Friday, September 16, 2011

Crewel Friday Stitches

For those who asked:  I don't have images or scans of the stitch charts but I do have sources where I got some of them. Most of the fillings begin with a simple lattice, tacked down with a tiny diagonal stitch. I used a cut strip of paper to help guide the lattices, different sized strips for bigger or smaller lattices.  Most of the lattices stitched in the sampler are vertical/horizontal, but the first and last ones are diagonal. They're done the same way: lay long parallel stitches in one direction, cross at a 90 degree angle the other way and then tie down the intersections. (stitch back and forth, not like satin stitch)

The first two samples below have a laid stitch ground. The others do not. It took way too long.
The left hand box in the first row is my attempt at using a Japanese embroidery stitch, tie-dye effect, in crewel wool. First you stitch the diagonal grid, then instead of a small diagonal tie down, you take three longer satin stitches over each intersection. Last, you add two small satin stitches to the center of each open area.
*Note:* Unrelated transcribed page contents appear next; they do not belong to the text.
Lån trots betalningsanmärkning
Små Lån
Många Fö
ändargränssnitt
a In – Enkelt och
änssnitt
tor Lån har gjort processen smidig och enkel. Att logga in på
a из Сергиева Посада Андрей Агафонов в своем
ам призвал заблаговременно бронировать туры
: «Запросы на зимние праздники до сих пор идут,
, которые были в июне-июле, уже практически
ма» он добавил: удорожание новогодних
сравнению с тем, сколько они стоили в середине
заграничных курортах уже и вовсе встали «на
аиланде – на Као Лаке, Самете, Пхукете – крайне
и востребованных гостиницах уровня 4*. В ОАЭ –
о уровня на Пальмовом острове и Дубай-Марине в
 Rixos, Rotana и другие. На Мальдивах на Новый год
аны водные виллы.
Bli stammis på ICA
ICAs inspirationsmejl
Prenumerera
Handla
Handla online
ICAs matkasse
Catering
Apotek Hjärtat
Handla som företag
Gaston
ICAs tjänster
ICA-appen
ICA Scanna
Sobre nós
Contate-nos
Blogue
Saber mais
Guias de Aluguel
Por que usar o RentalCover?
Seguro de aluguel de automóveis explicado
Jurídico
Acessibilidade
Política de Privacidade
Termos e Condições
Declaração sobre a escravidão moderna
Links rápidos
The right-hand pattern is a not very successful try at my own design. Alternating lazy-daisy stitch flowers. Kind of inspired by the Dover book mentioned below.

Second row, left is a large vertical cross in pale green over the grid lines with a yellow French knot in the other squares. This is from the Dover book, Jacobean Iron-on Transfer Patterns by Linda Ormesson. While the transfers are okay, I got the book for the three pages of filling patterns at the end. 
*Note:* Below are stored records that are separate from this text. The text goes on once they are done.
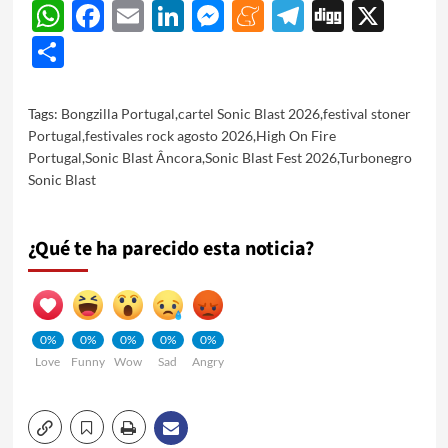
WhatsApp
Facebook
Email
LinkedIn
Messenger
Meneame
Telegram
Digg
X
Share
Tags:
Bongzilla Portugal
,
cartel Sonic Blast 2026
,
festival stoner
Portugal
,
festivales rock agosto 2026
,
High On Fire
Portugal
,
Sonic Blast Âncora
,
Sonic Blast Fest 2026
,
Turbonegro
Sonic Blast
¿Qué te ha parecido esta noticia?
0%
0%
0%
0%
0%
Love
Funny
Wow
Sad
Angry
Next to it is another lame attempt at design. I stitched large diagonal crosses and tied them down. I didn't plan it before beginning and it would be improved with better spacing, I think.

The bottom row patterns were taken from Stitches of Creative Embroidery by Jacqueline Enthoven.  One is a double vertical cross, tied down with a small diagonal cross and French knots.  The other is a double lattice.  I stitched one lattice and tied it down and then stitched another in the same directions, midway between the laid lines of the first, and tied it down. The experiment here was with color. The bottom lattice is dark green tied down with red. The top lattice is pale green tied down with the same pale green. It gives kind of a plaid effect.
The top left strawberry is spaced buttonhole stitches on a laid ground from Crewelwork Embroidery Stitches by Anchor.  The leaf on that side is satin stitch held with long laid lines that are couched at intervals.  I saw this in several of the older books I've been reading and it seems to have been a common Medieval filling stitch in Europe and was also used in many other countries.

The little three-lobed leaf is shaded chain stitch.

On the right hand side, the top leaf is Battlement Couching, which is layers of grids, just moved over a bit each time, with the top layer secured at the intersections.  I found that in several books. I outlined it with stem stitch. The right-hand strawberry is also from the Anchor book.  Blocks of satin stitch are alternated with large crosses, tied in the centers.  It was very hard to keep the satin stitch blocks even and square, even though I drew them onto the fabric.

The mounds: the top mound is rows of shaded chain stitch with the topmost row being a twisted chain so one arm sticks out (hopefully like grass).  The mound on the right is a buttonhole stitch I saw in the old books.  It was done as a solid filling in the books; here I spaced it out more. You stitch the first row like regular buttonhole, with the "purl" edge down. For each subsequent row you begin each stitch just above the purl edge of the previous row, stitching over the edge, as you make a new row.  If it's close it doesn't look like buttonhole at all but rows of satin stitch with a raised edge. 

The mound on the left began with laid stitch, then a diamond filling.  I made my tie downs long--each one began right at the bottom edge of where two laid threads crossed, but then extended up midway into the diamond. I added a French knot at the end of each tie down. The idea was to look like flowers and stems.